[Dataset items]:
|---|
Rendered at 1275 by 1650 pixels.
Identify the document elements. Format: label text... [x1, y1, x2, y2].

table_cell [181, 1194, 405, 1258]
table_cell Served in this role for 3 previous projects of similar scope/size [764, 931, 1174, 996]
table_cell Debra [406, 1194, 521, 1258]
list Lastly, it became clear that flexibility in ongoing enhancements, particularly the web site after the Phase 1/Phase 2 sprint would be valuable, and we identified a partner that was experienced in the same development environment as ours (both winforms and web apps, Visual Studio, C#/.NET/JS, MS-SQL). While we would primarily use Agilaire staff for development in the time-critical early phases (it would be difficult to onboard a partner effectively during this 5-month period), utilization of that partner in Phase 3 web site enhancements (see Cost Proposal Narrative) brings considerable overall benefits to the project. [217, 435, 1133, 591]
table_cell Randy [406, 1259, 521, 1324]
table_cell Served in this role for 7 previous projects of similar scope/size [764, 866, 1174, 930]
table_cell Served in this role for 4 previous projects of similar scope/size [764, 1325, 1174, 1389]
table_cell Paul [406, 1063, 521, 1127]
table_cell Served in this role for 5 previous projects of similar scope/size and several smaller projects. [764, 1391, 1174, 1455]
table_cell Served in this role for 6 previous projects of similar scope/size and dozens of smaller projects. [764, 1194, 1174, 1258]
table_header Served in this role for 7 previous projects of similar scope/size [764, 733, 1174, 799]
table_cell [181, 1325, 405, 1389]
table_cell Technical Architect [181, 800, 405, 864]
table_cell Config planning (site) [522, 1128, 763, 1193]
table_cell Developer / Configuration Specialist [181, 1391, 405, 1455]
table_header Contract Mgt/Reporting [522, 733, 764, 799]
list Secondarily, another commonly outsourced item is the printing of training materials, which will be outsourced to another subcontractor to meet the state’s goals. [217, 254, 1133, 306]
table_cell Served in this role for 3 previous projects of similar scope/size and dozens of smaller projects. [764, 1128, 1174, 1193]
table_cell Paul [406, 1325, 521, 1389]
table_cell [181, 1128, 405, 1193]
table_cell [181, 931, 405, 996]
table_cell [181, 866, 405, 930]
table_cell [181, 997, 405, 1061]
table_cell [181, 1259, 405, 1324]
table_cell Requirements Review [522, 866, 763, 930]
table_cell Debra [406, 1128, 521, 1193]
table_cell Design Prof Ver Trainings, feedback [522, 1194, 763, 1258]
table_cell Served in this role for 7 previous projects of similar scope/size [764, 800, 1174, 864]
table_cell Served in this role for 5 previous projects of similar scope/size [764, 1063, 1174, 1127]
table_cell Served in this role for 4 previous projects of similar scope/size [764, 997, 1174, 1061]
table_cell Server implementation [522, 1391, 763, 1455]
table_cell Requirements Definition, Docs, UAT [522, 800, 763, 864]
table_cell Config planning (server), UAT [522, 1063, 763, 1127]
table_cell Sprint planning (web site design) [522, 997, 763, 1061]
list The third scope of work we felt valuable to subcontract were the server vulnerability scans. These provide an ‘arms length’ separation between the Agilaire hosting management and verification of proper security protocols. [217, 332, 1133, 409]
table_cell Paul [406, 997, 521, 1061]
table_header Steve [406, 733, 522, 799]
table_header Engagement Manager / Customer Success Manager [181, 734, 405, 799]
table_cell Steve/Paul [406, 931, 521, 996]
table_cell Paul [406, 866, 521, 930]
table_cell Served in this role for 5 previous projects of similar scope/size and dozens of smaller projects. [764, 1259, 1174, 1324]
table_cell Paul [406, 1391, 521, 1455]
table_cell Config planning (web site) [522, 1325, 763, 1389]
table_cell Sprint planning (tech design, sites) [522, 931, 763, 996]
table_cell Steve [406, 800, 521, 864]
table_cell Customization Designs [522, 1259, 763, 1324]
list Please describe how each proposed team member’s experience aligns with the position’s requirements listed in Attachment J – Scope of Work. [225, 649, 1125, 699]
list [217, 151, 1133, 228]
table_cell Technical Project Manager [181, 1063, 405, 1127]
|---|
Could you print all of the entries again exactly as they stand?

[YOUR RESPONSE]:
Rendered at 1275 by 1650 pixels.
Identify the document elements. Format: label text... [x1, y1, x2, y2].

table_cell [181, 1194, 405, 1258]
table_cell Served in this role for 3 previous projects of similar scope/size [764, 931, 1174, 996]
table_cell Debra [406, 1194, 521, 1258]
list Lastly, it became clear that flexibility in ongoing enhancements, particularly the web site after the Phase 1/Phase 2 sprint would be valuable, and we identified a partner that was experienced in the same development environment as ours (both winforms and web apps, Visual Studio, C#/.NET/JS, MS-SQL). While we would primarily use Agilaire staff for development in the time-critical early phases (it would be difficult to onboard a partner effectively during this 5-month period), utilization of that partner in Phase 3 web site enhancements (see Cost Proposal Narrative) brings considerable overall benefits to the project. [217, 435, 1133, 591]
table_cell Randy [406, 1259, 521, 1324]
table_cell Served in this role for 7 previous projects of similar scope/size [764, 866, 1174, 930]
table_cell Served in this role for 4 previous projects of similar scope/size [764, 1325, 1174, 1389]
table_cell Paul [406, 1063, 521, 1127]
table_cell Served in this role for 5 previous projects of similar scope/size and several smaller projects. [764, 1391, 1174, 1455]
table_cell Served in this role for 6 previous projects of similar scope/size and dozens of smaller projects. [764, 1194, 1174, 1258]
table_header Served in this role for 7 previous projects of similar scope/size [764, 733, 1174, 799]
table_cell [181, 1325, 405, 1389]
table_cell Technical Architect [181, 800, 405, 864]
table_cell Config planning (site) [522, 1128, 763, 1193]
table_cell Developer / Configuration Specialist [181, 1391, 405, 1455]
table_header Contract Mgt/Reporting [522, 733, 764, 799]
list Secondarily, another commonly outsourced item is the printing of training materials, which will be outsourced to another subcontractor to meet the state’s goals. [217, 254, 1133, 306]
table_cell Served in this role for 3 previous projects of similar scope/size and dozens of smaller projects. [764, 1128, 1174, 1193]
table_cell Paul [406, 1325, 521, 1389]
table_cell [181, 1128, 405, 1193]
table_cell [181, 931, 405, 996]
table_cell [181, 866, 405, 930]
table_cell [181, 997, 405, 1061]
table_cell [181, 1259, 405, 1324]
table_cell Requirements Review [522, 866, 763, 930]
table_cell Debra [406, 1128, 521, 1193]
table_cell Design Prof Ver Trainings, feedback [522, 1194, 763, 1258]
table_cell Served in this role for 7 previous projects of similar scope/size [764, 800, 1174, 864]
table_cell Served in this role for 5 previous projects of similar scope/size [764, 1063, 1174, 1127]
table_cell Served in this role for 4 previous projects of similar scope/size [764, 997, 1174, 1061]
table_cell Server implementation [522, 1391, 763, 1455]
table_cell Requirements Definition, Docs, UAT [522, 800, 763, 864]
table_cell Config planning (server), UAT [522, 1063, 763, 1127]
table_cell Sprint planning (web site design) [522, 997, 763, 1061]
list The third scope of work we felt valuable to subcontract were the server vulnerability scans. These provide an ‘arms length’ separation between the Agilaire hosting management and verification of proper security protocols. [217, 332, 1133, 409]
table_cell Paul [406, 997, 521, 1061]
table_header Steve [406, 733, 522, 799]
table_header Engagement Manager / Customer Success Manager [181, 734, 405, 799]
table_cell Steve/Paul [406, 931, 521, 996]
table_cell Paul [406, 866, 521, 930]
table_cell Served in this role for 5 previous projects of similar scope/size and dozens of smaller projects. [764, 1259, 1174, 1324]
table_cell Paul [406, 1391, 521, 1455]
table_cell Config planning (web site) [522, 1325, 763, 1389]
table_cell Sprint planning (tech design, sites) [522, 931, 763, 996]
table_cell Steve [406, 800, 521, 864]
table_cell Customization Designs [522, 1259, 763, 1324]
list Please describe how each proposed team member’s experience aligns with the position’s requirements listed in Attachment J – Scope of Work. [225, 649, 1125, 699]
list [217, 151, 1133, 228]
table_cell Technical Project Manager [181, 1063, 405, 1127]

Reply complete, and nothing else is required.